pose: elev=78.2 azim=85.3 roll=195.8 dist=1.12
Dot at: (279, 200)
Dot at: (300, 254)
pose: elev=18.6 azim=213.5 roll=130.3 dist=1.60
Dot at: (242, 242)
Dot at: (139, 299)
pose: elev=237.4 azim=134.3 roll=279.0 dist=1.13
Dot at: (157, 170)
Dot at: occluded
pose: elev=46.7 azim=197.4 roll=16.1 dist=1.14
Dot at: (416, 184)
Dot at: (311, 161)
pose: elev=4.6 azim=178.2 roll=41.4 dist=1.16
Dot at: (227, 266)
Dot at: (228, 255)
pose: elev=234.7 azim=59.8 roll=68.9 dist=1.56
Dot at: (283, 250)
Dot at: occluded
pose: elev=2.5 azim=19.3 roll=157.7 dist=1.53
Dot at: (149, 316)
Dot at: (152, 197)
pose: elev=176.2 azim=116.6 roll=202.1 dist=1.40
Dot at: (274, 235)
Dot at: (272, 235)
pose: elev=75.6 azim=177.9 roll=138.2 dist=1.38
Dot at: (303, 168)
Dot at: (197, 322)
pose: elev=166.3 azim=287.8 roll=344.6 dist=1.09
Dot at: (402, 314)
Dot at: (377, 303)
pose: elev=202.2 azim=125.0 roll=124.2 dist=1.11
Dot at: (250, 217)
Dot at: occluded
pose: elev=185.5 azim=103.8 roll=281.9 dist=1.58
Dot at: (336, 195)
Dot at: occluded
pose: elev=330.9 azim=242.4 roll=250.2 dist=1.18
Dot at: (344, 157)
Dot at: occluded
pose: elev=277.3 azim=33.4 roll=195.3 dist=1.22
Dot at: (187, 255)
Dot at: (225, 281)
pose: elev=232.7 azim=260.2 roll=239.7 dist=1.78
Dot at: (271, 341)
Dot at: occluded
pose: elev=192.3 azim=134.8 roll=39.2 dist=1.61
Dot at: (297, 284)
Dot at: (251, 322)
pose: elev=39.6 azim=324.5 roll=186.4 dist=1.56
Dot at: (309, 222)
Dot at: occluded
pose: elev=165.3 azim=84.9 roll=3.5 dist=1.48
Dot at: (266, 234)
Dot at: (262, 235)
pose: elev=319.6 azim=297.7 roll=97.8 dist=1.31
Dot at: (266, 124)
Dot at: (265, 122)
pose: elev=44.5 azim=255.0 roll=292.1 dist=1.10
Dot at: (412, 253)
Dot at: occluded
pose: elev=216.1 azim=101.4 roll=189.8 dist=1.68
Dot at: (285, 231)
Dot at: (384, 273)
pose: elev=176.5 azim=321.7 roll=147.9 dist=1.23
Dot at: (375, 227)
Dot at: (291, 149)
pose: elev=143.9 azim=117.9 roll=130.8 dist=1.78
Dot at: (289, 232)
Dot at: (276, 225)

—————

INSTRUCTIONS TO FOLLOW.
Print the lines of the material above, from the line containing "pose: elev=46.7 azim=197.4" through the line containing "Dot at: (152, 197)", and copy each one character for character.

SOLUTION TO THIS PROBLEM.
pose: elev=46.7 azim=197.4 roll=16.1 dist=1.14
Dot at: (416, 184)
Dot at: (311, 161)
pose: elev=4.6 azim=178.2 roll=41.4 dist=1.16
Dot at: (227, 266)
Dot at: (228, 255)
pose: elev=234.7 azim=59.8 roll=68.9 dist=1.56
Dot at: (283, 250)
Dot at: occluded
pose: elev=2.5 azim=19.3 roll=157.7 dist=1.53
Dot at: (149, 316)
Dot at: (152, 197)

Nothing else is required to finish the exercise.